Content Strategy Lead

What this page covers
Content Strategy Lead
If you lead content strategy, you may need pages that are easier to find, more relevant to key buyer roles, and more useful for demand generation without adding more disconnected content.
A practical first step is to see where pages are thin, generic, overlapping, or poorly linked, then test a focused role-based or hub-and-leaf structure before scaling.
In brief
- You may need a clearer way to map content to buyer roles, industries, locations, practices, or journey stages instead of using one broad message for every visitor.
- A safe fit may be a Radar scan, a role-based page map, or a repeatable hub-and-leaf model that helps related pages support each other through clearer structure and internal links.

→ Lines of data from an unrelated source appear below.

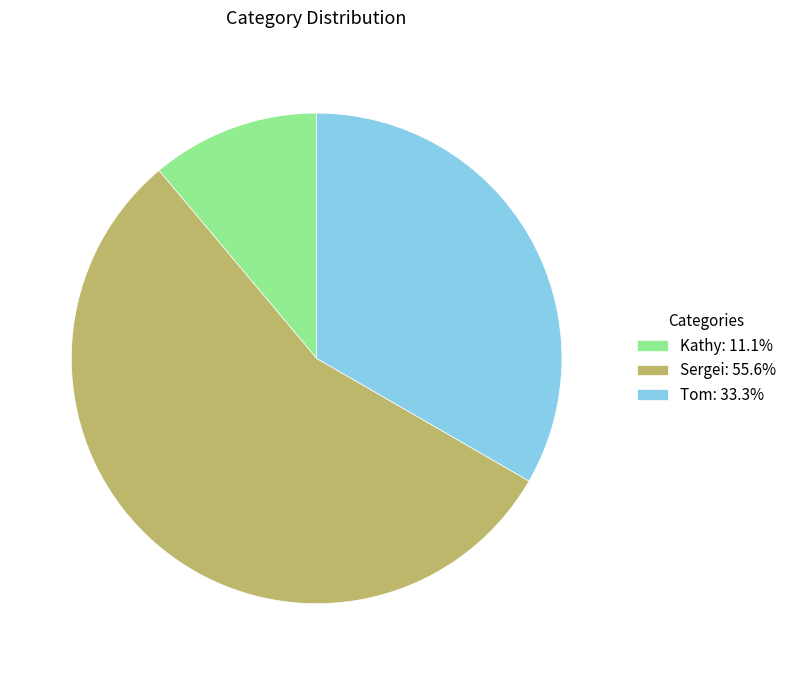

Rank the categories by value from lowest to highest.

Kathy, Tom, Sergei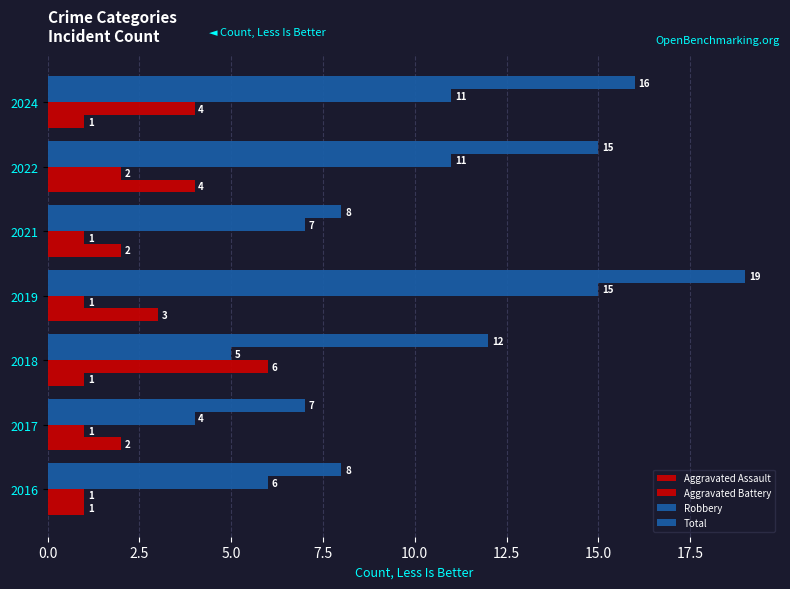

What is the average value of the Aggravated Assault series?

2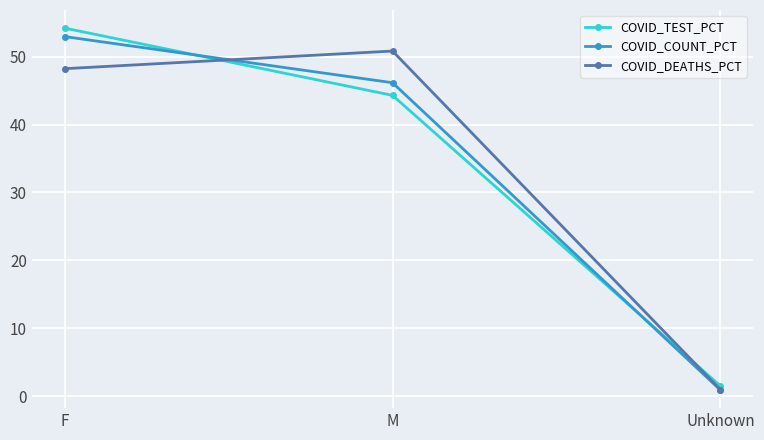

Which series has the widest spread of values?

COVID_TEST_PCT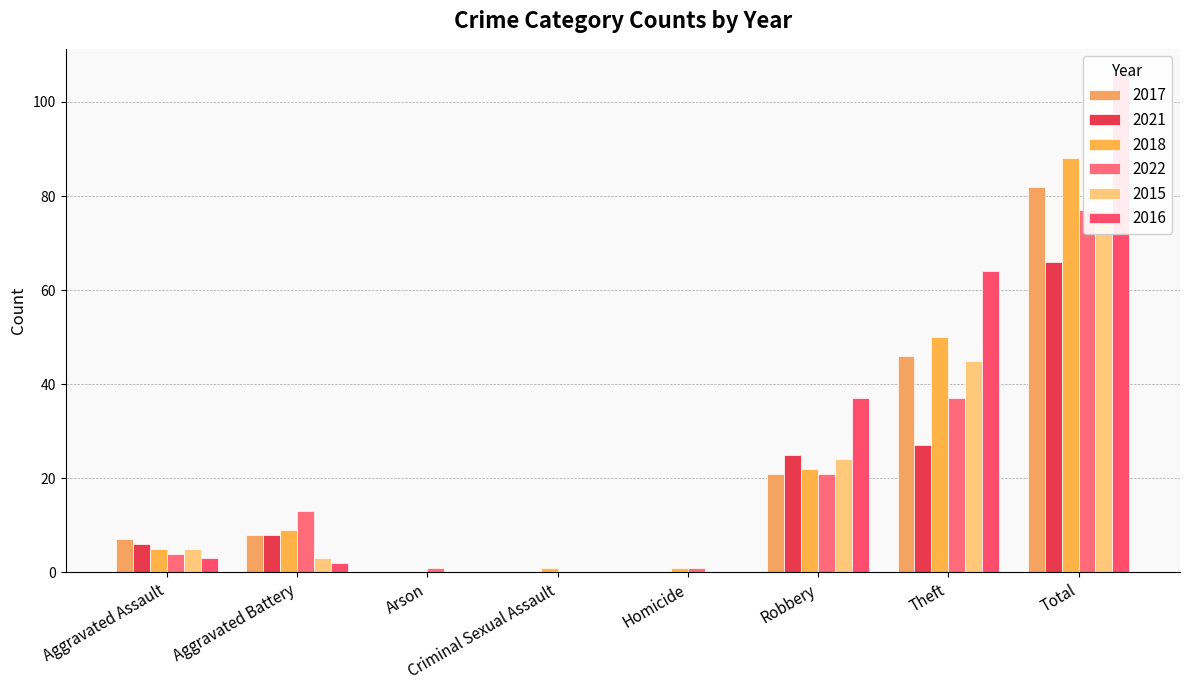

How many bars are there in each group?

6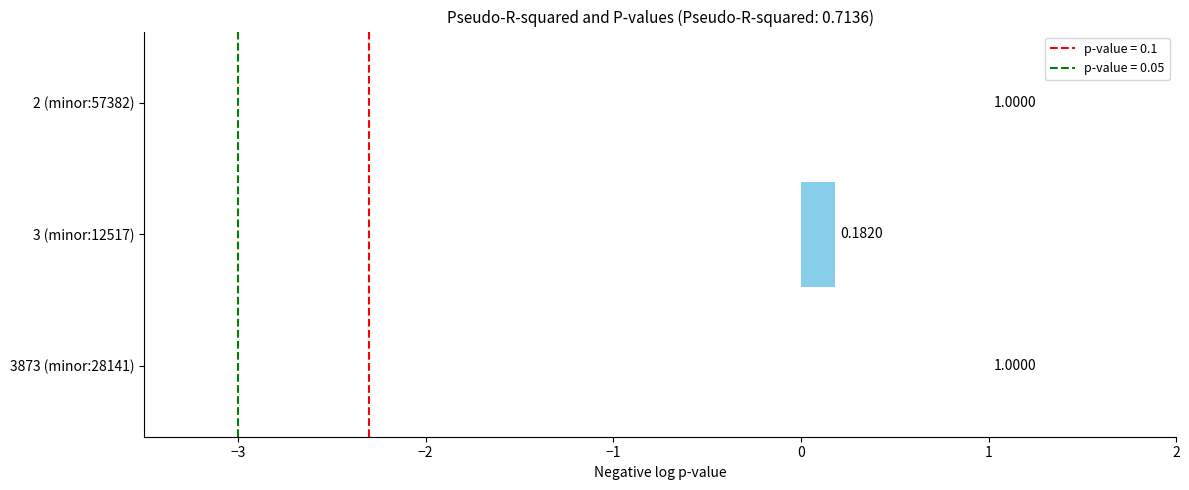

Count the number of categories in the chart.

3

- Before you expand, check that each page has a distinct purpose, matches a real search or visitor need, and can be maintained at a quality level your team can control.
What to do
For a Content Strategy Lead, the issue is often not a shortage of ideas. It is knowing which pages are discoverable, which pages compete with each other, and where important audiences still land on content that feels too broad.
Useful formats can include a site structure diagnostic, a role-based page strategy for decision-makers, and a repeatable hub-and-leaf model for practices, industries, cities, or other page families that need clearer coverage.
Start with one section of the site. Review page intent, content depth, internal linking, and search demand coverage, then map a limited set of pages before expanding. Radar can be a low-commitment way to begin that review.
What to keep in mind
This is most relevant when your team needs clearer structure and better discoverability, especially if leadership wants more inbound activity and current performance varies across pages, topics, roles, or locations.
It is not a guarantee that new pages will improve rankings, lower lead costs, or outperform paid channels. Decisions should be checked against your own data, content quality, site structure, and review process.
The next step is reasonable if you want a practical look at page coverage, thin content, role relevance, and internal linking before asking the team to produce more content at scale.